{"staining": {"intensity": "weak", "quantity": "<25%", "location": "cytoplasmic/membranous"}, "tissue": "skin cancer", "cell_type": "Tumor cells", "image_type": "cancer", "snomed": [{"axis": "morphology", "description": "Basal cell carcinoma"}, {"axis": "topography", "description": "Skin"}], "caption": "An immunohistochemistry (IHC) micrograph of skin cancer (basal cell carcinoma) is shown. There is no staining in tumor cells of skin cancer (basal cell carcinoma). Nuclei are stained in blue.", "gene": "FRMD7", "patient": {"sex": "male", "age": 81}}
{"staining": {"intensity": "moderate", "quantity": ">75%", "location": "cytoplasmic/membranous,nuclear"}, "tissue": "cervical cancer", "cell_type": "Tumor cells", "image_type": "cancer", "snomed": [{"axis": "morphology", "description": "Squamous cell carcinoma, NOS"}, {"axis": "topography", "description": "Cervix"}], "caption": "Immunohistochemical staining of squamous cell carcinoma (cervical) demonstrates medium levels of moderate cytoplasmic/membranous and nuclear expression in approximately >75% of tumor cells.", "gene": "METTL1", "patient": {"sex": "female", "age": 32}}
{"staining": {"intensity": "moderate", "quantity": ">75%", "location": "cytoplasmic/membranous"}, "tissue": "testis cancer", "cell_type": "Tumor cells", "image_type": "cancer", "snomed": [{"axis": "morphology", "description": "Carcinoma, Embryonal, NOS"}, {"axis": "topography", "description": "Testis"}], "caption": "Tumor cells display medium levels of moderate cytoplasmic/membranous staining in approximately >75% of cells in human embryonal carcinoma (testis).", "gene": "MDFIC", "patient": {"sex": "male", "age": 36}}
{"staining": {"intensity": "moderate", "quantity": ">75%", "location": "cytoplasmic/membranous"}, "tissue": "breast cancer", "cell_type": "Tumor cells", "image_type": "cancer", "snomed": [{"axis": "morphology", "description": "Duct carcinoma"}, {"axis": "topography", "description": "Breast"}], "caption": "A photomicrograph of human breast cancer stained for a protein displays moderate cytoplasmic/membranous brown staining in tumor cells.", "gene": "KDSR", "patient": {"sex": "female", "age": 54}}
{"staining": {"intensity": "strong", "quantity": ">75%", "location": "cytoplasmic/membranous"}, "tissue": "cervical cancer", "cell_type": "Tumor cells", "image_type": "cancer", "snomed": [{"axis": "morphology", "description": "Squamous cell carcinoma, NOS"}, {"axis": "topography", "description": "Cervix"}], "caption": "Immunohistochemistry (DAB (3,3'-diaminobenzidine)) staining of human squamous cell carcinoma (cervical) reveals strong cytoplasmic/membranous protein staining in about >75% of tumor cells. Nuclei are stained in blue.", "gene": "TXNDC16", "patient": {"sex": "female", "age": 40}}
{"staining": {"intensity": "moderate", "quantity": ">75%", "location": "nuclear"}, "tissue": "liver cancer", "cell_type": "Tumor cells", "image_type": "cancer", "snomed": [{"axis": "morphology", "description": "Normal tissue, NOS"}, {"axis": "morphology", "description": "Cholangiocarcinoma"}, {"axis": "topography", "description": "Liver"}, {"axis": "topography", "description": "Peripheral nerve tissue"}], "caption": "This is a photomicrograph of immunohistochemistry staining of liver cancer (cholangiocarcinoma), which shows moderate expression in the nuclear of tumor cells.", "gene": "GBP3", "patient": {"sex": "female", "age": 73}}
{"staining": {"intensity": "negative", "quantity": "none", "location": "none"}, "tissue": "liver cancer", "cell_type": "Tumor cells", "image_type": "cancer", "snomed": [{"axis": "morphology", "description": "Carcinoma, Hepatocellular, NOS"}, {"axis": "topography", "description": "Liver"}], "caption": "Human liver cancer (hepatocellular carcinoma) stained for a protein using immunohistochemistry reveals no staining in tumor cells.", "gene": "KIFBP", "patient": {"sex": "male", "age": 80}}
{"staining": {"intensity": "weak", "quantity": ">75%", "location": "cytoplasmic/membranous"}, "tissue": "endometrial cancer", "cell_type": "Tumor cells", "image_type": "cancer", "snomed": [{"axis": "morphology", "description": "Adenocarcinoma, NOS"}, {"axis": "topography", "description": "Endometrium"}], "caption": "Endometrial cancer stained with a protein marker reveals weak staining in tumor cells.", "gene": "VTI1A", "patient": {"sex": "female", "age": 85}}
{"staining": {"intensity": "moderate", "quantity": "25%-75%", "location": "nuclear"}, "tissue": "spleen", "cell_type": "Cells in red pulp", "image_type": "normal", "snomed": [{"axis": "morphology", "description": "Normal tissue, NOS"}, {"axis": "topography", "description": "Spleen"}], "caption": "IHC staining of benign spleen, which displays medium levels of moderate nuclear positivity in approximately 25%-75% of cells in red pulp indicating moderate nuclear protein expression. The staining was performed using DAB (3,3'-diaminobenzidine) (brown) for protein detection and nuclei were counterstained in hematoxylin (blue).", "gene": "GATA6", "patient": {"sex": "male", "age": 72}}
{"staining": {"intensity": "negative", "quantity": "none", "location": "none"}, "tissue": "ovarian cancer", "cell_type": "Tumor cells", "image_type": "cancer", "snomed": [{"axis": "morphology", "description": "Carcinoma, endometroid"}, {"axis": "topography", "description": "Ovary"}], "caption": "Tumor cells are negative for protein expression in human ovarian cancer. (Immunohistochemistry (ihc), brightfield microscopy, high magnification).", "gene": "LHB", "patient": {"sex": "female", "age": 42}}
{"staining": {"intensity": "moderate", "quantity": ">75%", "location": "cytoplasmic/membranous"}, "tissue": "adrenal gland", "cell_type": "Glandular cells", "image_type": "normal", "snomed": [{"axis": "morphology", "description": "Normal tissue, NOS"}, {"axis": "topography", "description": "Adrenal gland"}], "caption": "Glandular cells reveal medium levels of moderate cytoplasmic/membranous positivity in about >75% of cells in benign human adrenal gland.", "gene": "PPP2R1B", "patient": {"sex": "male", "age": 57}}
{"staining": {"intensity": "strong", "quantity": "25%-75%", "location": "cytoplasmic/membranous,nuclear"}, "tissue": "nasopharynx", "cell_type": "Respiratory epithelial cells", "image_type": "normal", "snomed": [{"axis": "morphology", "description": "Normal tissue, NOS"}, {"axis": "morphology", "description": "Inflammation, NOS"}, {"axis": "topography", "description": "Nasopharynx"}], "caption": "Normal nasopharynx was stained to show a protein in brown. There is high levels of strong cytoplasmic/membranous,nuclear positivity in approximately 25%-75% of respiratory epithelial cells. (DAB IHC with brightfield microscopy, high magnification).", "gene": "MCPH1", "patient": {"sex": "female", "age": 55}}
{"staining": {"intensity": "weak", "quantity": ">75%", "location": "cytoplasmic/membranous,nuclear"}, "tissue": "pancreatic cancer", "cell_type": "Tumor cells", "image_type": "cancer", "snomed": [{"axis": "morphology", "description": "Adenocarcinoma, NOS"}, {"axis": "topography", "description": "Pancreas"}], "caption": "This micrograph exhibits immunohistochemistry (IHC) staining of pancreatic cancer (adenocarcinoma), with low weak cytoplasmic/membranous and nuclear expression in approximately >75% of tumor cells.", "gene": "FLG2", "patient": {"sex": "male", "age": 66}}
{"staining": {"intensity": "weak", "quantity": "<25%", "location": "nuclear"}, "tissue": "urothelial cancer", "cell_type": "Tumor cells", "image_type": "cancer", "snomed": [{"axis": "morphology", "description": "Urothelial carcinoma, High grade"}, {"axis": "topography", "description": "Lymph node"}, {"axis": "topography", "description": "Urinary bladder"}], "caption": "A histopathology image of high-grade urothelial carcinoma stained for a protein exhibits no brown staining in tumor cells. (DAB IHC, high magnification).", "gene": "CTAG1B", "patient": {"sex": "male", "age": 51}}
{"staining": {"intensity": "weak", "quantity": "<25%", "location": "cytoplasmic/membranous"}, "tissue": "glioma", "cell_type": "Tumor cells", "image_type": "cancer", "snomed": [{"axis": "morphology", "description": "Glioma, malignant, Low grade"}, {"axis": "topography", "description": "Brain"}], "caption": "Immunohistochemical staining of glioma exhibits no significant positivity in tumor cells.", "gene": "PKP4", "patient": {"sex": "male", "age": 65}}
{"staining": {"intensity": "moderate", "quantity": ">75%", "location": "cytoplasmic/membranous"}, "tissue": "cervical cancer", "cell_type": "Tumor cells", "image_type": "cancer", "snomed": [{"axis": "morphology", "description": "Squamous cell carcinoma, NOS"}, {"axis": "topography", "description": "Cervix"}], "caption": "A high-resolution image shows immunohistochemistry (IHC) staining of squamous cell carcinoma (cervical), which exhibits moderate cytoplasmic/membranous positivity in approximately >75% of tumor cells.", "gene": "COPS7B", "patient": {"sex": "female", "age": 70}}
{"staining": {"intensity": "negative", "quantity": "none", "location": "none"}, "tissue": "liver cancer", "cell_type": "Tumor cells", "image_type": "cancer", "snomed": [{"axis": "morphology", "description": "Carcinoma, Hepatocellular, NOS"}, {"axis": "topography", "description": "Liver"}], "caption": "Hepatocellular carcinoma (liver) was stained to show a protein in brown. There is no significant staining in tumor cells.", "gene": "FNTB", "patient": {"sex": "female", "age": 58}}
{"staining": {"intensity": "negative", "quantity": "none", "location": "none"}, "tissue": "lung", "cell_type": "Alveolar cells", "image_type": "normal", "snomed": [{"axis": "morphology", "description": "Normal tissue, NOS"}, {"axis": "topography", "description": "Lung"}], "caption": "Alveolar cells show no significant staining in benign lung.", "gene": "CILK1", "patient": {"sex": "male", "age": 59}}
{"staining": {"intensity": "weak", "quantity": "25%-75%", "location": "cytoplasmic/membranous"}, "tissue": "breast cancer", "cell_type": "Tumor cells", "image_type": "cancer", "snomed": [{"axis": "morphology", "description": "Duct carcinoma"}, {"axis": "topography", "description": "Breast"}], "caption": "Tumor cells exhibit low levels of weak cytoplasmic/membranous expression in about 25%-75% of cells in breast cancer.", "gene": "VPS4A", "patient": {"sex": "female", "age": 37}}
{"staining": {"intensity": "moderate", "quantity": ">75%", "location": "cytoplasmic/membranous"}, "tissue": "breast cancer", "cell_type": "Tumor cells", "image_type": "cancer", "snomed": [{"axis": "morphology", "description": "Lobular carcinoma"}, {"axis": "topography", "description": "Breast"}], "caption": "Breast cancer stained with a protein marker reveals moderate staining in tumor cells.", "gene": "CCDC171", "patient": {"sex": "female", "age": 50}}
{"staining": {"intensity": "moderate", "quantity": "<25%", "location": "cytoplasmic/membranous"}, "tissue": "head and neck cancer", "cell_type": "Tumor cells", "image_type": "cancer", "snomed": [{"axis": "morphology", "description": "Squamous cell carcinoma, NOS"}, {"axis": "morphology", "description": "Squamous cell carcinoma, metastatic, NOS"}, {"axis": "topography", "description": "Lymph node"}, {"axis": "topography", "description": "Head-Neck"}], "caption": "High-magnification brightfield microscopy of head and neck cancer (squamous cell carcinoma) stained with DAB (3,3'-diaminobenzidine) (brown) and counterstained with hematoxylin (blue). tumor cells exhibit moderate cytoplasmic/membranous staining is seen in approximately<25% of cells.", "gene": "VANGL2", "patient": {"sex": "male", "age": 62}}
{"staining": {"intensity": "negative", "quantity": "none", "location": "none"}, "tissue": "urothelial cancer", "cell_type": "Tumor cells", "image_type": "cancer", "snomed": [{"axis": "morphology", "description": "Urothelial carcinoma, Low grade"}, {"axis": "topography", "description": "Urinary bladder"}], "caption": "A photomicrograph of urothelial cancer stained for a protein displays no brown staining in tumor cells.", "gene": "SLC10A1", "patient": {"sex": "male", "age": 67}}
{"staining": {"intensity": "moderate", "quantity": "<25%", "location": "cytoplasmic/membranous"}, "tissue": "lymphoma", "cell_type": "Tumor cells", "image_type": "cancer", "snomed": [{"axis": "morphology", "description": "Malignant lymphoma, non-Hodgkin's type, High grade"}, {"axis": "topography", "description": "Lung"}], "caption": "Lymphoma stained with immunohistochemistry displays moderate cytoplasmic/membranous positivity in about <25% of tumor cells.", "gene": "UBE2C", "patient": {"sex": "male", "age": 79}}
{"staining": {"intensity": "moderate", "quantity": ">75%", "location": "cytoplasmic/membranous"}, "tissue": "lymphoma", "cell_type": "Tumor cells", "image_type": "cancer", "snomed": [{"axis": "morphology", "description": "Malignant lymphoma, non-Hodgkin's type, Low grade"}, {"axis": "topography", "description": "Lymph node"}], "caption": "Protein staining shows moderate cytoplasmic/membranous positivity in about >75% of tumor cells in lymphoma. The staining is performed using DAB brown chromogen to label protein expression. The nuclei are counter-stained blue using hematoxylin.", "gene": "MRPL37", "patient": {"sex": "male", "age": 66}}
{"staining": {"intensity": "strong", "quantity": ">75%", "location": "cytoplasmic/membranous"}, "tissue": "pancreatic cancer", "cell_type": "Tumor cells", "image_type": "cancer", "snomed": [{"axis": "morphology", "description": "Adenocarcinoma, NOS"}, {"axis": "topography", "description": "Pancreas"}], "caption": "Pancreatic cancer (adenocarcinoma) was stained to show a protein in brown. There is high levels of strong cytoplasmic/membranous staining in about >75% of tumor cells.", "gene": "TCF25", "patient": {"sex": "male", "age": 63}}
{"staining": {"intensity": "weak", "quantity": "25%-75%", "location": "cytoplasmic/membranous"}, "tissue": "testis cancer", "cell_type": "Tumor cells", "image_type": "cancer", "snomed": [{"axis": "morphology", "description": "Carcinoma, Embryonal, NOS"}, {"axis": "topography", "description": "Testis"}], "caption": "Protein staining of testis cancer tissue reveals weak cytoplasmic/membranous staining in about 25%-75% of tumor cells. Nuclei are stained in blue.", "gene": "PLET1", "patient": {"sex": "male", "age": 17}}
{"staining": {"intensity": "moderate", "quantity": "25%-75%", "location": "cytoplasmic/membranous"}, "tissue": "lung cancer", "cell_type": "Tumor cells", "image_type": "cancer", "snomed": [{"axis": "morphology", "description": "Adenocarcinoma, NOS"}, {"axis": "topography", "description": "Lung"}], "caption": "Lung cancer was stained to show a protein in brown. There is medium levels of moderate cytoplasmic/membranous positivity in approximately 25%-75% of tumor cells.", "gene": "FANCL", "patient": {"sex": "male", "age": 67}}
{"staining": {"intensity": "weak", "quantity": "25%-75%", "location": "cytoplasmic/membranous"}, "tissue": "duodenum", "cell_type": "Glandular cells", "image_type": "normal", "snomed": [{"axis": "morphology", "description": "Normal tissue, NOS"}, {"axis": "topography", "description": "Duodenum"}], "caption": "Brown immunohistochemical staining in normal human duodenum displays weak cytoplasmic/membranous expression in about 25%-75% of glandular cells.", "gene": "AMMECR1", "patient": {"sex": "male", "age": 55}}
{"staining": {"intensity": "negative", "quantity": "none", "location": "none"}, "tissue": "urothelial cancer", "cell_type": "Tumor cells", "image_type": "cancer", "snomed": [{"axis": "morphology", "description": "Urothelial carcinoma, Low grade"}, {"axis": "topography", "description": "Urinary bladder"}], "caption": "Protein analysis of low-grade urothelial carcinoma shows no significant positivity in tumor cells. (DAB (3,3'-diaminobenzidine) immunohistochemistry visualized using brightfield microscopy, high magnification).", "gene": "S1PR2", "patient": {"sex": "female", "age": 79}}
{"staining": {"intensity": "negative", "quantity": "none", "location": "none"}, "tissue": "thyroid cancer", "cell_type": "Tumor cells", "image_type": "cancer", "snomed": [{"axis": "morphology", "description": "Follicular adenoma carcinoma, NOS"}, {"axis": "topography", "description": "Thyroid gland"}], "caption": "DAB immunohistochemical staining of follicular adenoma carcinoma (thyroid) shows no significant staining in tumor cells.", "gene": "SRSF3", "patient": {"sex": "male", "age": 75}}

▶ WHAT THE EXERCISE ASKS:
From the material above, set down exactly the lines starting at the one with "cells show no" and ending at the one with "cells exhibit low", end lines included.

▶ COMPLETED TASK:
{"staining": {"intensity": "negative", "quantity": "none", "location": "none"}, "tissue": "lung", "cell_type": "Alveolar cells", "image_type": "normal", "snomed": [{"axis": "morphology", "description": "Normal tissue, NOS"}, {"axis": "topography", "description": "Lung"}], "caption": "Alveolar cells show no significant staining in benign lung.", "gene": "CILK1", "patient": {"sex": "male", "age": 59}}
{"staining": {"intensity": "weak", "quantity": "25%-75%", "location": "cytoplasmic/membranous"}, "tissue": "breast cancer", "cell_type": "Tumor cells", "image_type": "cancer", "snomed": [{"axis": "morphology", "description": "Duct carcinoma"}, {"axis": "topography", "description": "Breast"}], "caption": "Tumor cells exhibit low levels of weak cytoplasmic/membranous expression in about 25%-75% of cells in breast cancer.", "gene": "VPS4A", "patient": {"sex": "female", "age": 37}}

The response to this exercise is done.